[[ SUPPLIED PASSAGE, beginning ]]
Cache-based attacks. Cache-based timing attacks are one of the most well-known side-channel attacks. In such attacks, the adversary relies on analyzing data access timing information that differs depending on whether the data is located in the cache or not. For example, a common attack called Prime+Probe identifies the cache set trace of the victim process. In this attack, the adversary first fills the cache set with its own data (the “prime” step). Next, the victim executes for some time, potentially touching the cache set. Next, the adversary can measure the access time to the previously loaded data (the “probe” step). If the access time for a particular data is long, then that means the corresponding cache set has been used. Past work has demonstrated Prime+Probe attacks on AES encryption that can steal the secret key. Similarly, SGX is also vulnerable to cache timing attacks like Prime+Probe since enclave programs still use caches the same way as non-enclave programs. Even though memory is encrypted and isolated, content in the cache is not encrypted and shared in the last level cache. Prior works make use of the Prime+Probe technique to attack AES implementations [2], and also show that a malicious enclave can extract RSA keys from co-located enclaves [3].

Speculative execution attacks. Speculative execution attacks are another set of side-channel attacks that have been widely publicized since they were introduced in 2018. The most famous were the Spectre attacks [3]. The general idea of the attack is to leak information from a particular common hardware optimization technique called speculative execution, which attempts to do some work predictively before it is known whether this work is necessary or not. The prediction is based on some “guess.” If the guess is correct, then the performance of the code can be greatly improved. If not, some extra work is wasted, but the changes can be reverted so that correctness is not affected. One particular speculative execution is in branch prediction, which happens when there is a branch that occurs in the code. The processor attempts to guess the likely outcome of branch instructions, and better predictions can increase the number of correct speculatively executed operations. However, such an optimization opens up an attack vector by falsely executing on sensitive data. Even if eventually the correct code is executed, the temporary incorrect execution can still leak information. For example, a security bounds check that is mispredicted and speculatively executed, combined with a cache side-channel attack like Prime+Probe, can leak secret information that otherwise should not have been leaked since the bounds check should have prevented this execution. Prior works have shown that SGX is also prone to Spectre-like attacks [4].

This section summarized some important attacks, but please take a look at this general survey on recent attacks on SGX for details.

Mitigations

While there are many side-channel attacks, there are also mitigations and defenses against these attacks. The mitigations can be summarized in three ways:

  • Microcode is a set of complex instructions that implements various CPU functionalities and directly controls how the CPU behaves. Microcode can also be updated by the CPU manufacturer. Some SGX attacks [4] were directly patched by Intel via microcode updates.
[[ SUPPLIED PASSAGE, end ]]
Resume the passage on SGX side-channel attacks and mitigations from where it stops. The rows have nothing to do with this.
[[ RECORDS SHOWN, beginning ]]
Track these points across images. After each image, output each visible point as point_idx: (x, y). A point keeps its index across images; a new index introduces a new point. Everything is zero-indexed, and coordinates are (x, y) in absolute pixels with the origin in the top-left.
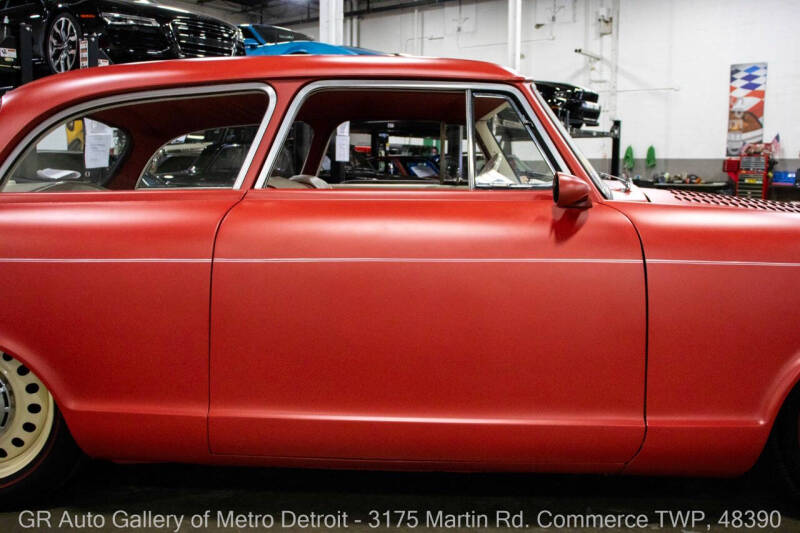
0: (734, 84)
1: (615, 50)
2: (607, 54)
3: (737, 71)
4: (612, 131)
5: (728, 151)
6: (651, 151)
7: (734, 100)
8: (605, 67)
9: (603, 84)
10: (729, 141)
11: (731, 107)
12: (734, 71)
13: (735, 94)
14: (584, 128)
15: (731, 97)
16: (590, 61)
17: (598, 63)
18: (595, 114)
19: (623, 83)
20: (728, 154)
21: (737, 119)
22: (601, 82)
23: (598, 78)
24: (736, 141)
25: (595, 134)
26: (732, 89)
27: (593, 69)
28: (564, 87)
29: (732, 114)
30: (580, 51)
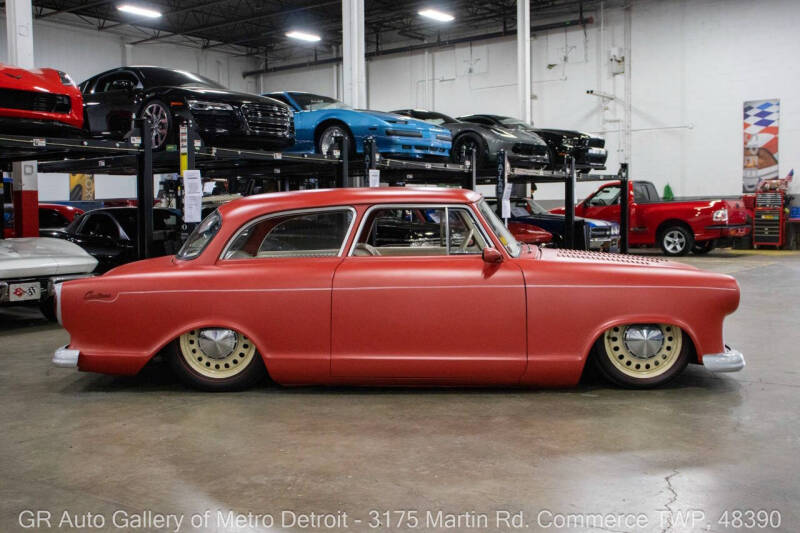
[[ RECORDS SHOWN, end ]]
[[ RECORDS SHOWN, beginning ]]
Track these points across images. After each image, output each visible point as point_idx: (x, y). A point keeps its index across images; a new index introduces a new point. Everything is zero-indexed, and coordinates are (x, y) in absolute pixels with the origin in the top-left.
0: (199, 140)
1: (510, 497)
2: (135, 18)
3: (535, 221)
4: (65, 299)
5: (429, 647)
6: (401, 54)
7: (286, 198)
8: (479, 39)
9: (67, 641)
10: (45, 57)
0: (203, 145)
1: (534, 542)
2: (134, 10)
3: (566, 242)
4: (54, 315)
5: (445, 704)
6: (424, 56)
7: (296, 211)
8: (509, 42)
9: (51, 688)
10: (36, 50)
[[ RECORDS SHOWN, end ]]
#### EXPECTED ANSWER:
  • Another general type are generic software solutions that are designed to address specific side-channels. For example, T-SGX [5] utilizes Intel’s Transactional Synchronization Extensions to ensure that page faults only occur on a specific page, and therefore addresses the controlled channel attack. These generic software mitigations can sometimes be added by the compiler: the authors of T-SGX were able to modify LLVM to automatically transform an enclave program into one that uses the T-SGX mechanism. 
  • Finally, side-channel attacks exist because of how applications are written. The application implementation can leak information if its behavior changes based on secret data content. Therefore, one powerful way to address most of these side-channel attacks is by transforming existing programs into oblivious programs. In these programs, the same sequence of instructions always executes regardless of the secret input’s content. Therefore, the program’s behavior should never leak any information because it does not change when given different inputs. A correctly written oblivious program should be safe from:
    • Controlled channel attack since it exhibits the same page access patterns for different inputs
    • Prime+probe because it should access data pages in a predictable way
    • Branch misprediction attacks since it is branch-free

Of course, there is no such thing as a free lunch: writing such a program is difficult for non-experts and the resulting program can be quite slow. However, there are two ways to address these issues. One could leverage an oblivious programming framework [6, 7] to transform an existing program into an oblivious program. Alternatively, one could leverage an existing oblivious framework that is designed and optimized for specific functionalities. For example, the MC2 project has explored designing efficient oblivious SQL analytics and decision trees. 

Conclusion

In this blog post, we discussed side-channel attacks on hardware enclaves, with a focus on Intel SGX. We also talked about some strategies to mitigate these attacks, with different tradeoffs. However, when should one consider using these mitigation strategies? The answer will depend on where the enclave is located.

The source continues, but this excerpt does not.